Chapter 14.8 - Conditions for providing splices in bars of beams

In the previous section we saw the safe regions for providing splices. In this section we will discuss about staggering of splices.

Staggering of splices

We have seen how to determine the safe sections where splices can be given according to cl.26.2.5 of the code. This same clause mentions about one more requirement. That is., the splices should be staggered. Staggering of splices is essential because of the following reason: We have seen that at a splice, the force in the stopping bar is transferred to the continuing bar by means of the bond stress in concrete. If more splices are provided at a single section, there will be a cumulative effect from the bond stress in all the spliced bars at that section. This may lead to cracks.

◆ MATERIAL SUPPLIED:
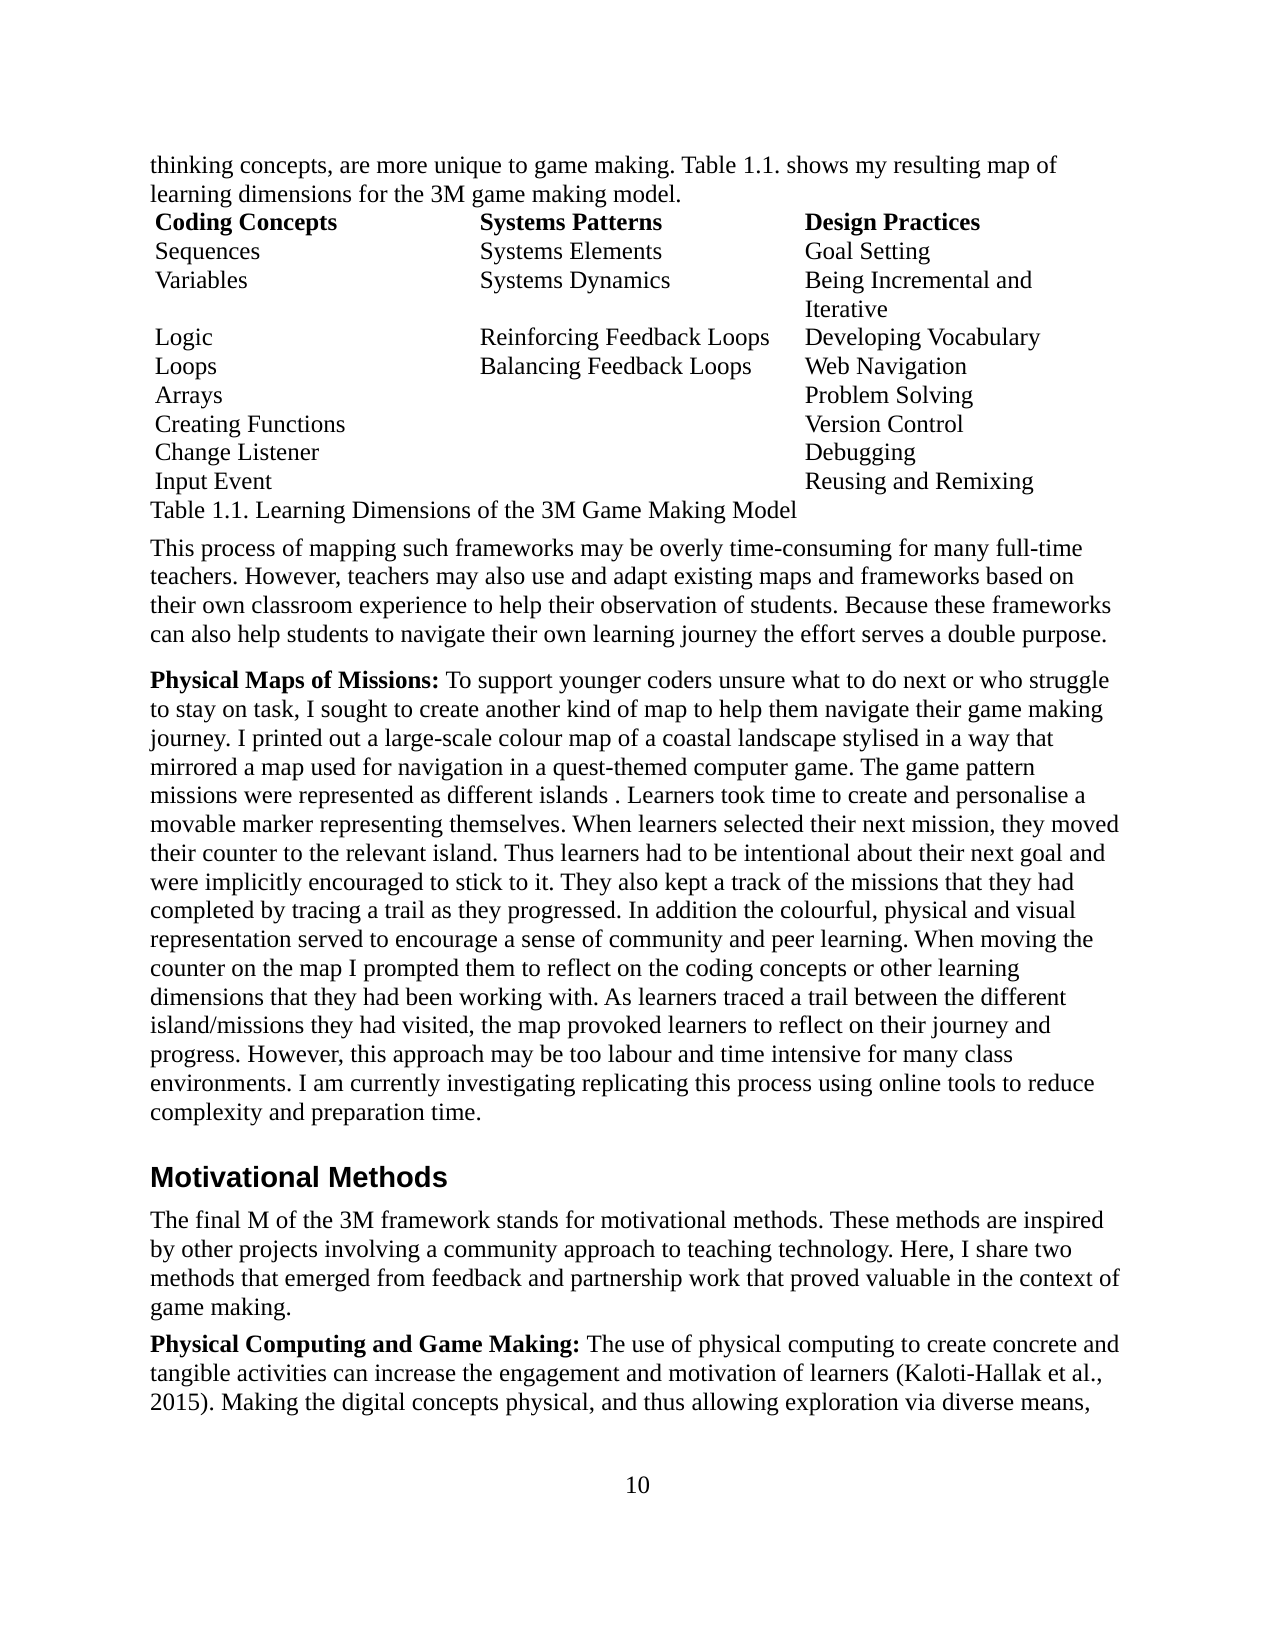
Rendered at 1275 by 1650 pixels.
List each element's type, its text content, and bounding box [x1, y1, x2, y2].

==

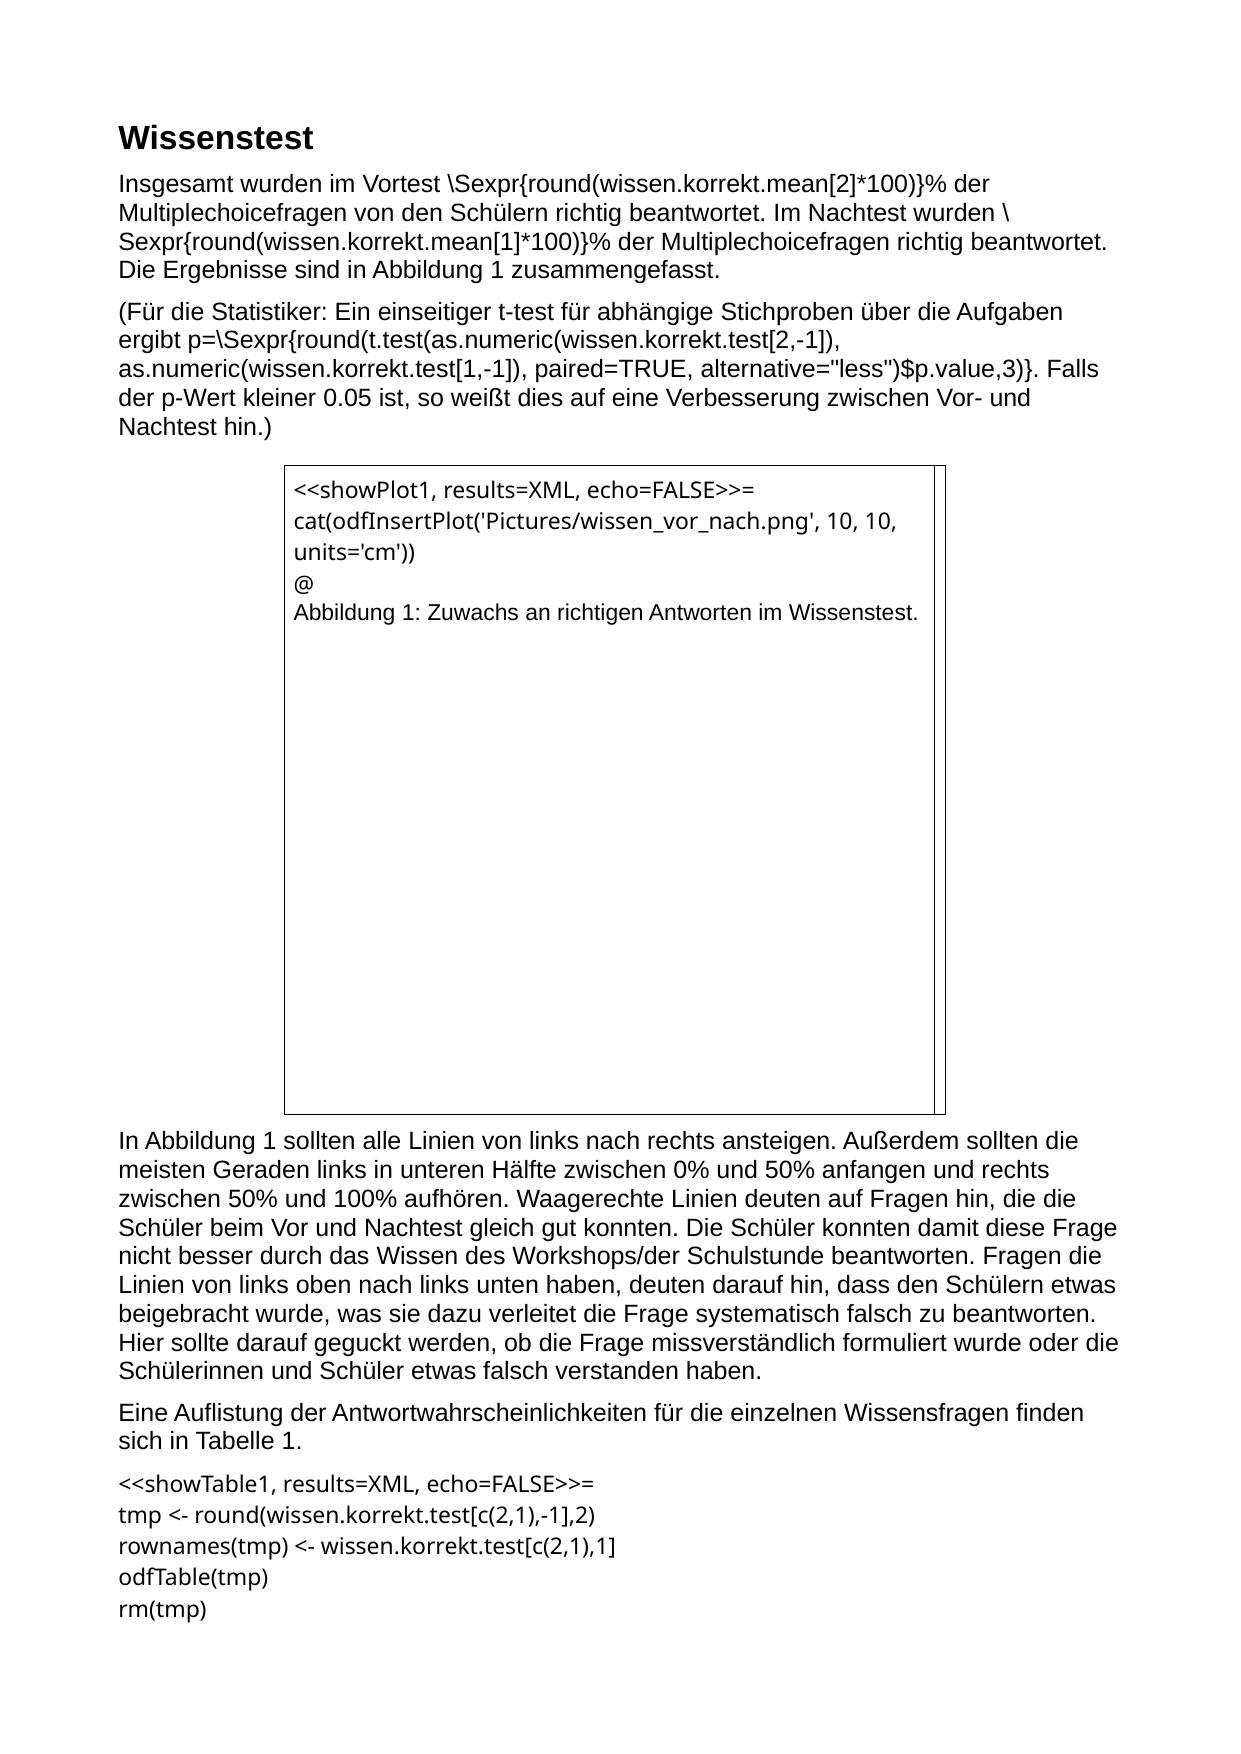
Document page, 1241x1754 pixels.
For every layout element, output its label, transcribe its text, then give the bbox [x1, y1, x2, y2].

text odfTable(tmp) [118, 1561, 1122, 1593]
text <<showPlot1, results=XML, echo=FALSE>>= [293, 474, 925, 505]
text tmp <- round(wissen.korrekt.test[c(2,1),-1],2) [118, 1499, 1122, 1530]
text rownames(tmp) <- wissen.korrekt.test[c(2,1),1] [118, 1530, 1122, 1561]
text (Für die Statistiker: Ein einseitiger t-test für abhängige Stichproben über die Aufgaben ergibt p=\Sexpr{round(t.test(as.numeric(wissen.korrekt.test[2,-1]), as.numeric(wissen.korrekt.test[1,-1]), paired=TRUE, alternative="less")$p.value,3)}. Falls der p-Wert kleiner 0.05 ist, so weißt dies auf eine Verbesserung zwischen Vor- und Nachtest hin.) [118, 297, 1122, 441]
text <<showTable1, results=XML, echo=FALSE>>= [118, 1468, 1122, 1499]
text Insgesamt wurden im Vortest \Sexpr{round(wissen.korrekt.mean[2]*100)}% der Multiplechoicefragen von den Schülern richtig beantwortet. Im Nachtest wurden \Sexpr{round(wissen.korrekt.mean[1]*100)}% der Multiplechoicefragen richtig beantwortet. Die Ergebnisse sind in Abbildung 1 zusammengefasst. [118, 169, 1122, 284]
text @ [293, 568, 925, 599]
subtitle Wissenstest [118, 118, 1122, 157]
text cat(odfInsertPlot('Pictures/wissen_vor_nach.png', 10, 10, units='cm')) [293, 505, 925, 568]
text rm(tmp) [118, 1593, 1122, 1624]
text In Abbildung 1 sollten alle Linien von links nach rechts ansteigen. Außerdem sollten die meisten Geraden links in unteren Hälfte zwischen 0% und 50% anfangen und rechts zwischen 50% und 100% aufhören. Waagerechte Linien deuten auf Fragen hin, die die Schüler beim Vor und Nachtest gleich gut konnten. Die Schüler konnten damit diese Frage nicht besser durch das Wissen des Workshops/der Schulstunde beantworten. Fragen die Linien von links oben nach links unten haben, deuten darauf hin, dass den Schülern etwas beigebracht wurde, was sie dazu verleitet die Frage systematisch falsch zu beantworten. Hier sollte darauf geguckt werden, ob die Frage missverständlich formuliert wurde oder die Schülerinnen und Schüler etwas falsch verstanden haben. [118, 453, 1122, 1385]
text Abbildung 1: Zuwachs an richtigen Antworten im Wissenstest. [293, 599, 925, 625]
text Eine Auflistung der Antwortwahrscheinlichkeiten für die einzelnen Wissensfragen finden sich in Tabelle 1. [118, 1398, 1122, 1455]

◆ EXERCISES TO COMPLETE:
(A) Answer these questions from the passage on splices in beam bars, one line each:
(i) What did the previous section cover?
(ii) Which clause of the code is used to find the safe sections for splices?
(iii) What may happen when more splices are provided at a single section?
(B) Copy the stretch of the passage on splices in beam bars from "In the previous" through "lead to cracks.", renaming "bond stress" as "bond force" wherever it occurs.
(C) Write the next part of the passage on staggering splices in beam bars, starting after its final sentence.
The records are material apart from the text on splices.

◆ RESULTS OF THE EXERCISE:
(A)
(i) The safe regions for providing splices.
(ii) Clause 26.2.5.
(iii) The bond stress in all the spliced bars there builds up, which may lead to cracks.

(B)
In the previous section we saw the safe regions for providing splices. In this section we will discuss about staggering of splices.

Staggering of splices

We have seen how to determine the safe sections where splices can be given according to cl.26.2.5 of the code. This same clause mentions about one more requirement. That is., the splices should be staggered. Staggering of splices is essential because of the following reason: We have seen that at a splice, the force in the stopping bar is transferred to the continuing bar by means of the bond force in concrete. If more splices are provided at a single section, there will be a cumulative effect from the bond force in all the spliced bars at that section. This may lead to cracks.

(C)
The method for achieving proper staggering is also mentioned by the clause: 'not more than half the bars shall be spliced at a section'. This is a simple rule to follow. If there are two bars at a section, only one of them can be spliced. If there are 3 bars at a section, then also only one of them can be spliced at that section because if we take more than one, it will become greater than half the number of bars at the section. In this way we can limit the number of splices at a section. Consider the fig.14.42 in the previous section. Suppose in that beam, there are 3 bottom bars of the same diameter, continuing uninterrupted from support to support, and two of them fall short of length. In that case, one can be spliced at the safe zone near support A, and the other can be spliced at the safe zone near support B.

Precautions to be taken when conditions are not satisfied
So we have seen two requirements from this clause. One is about avoiding splices at sections of maximum stress, and the other is about staggering of the splices. In addition to these, the clause also tells us about the precautions to be taken when the above requirements cannot be satisfied. That is., these precautions are to be taken when
• Splice is given at a section of maximum stress. OR
• More than half the bars is spliced at a section.

The precautions to be taken are:
• Increasing the length of the lap AND
• Using spirals or closely spaced stirrups around the length of the splice.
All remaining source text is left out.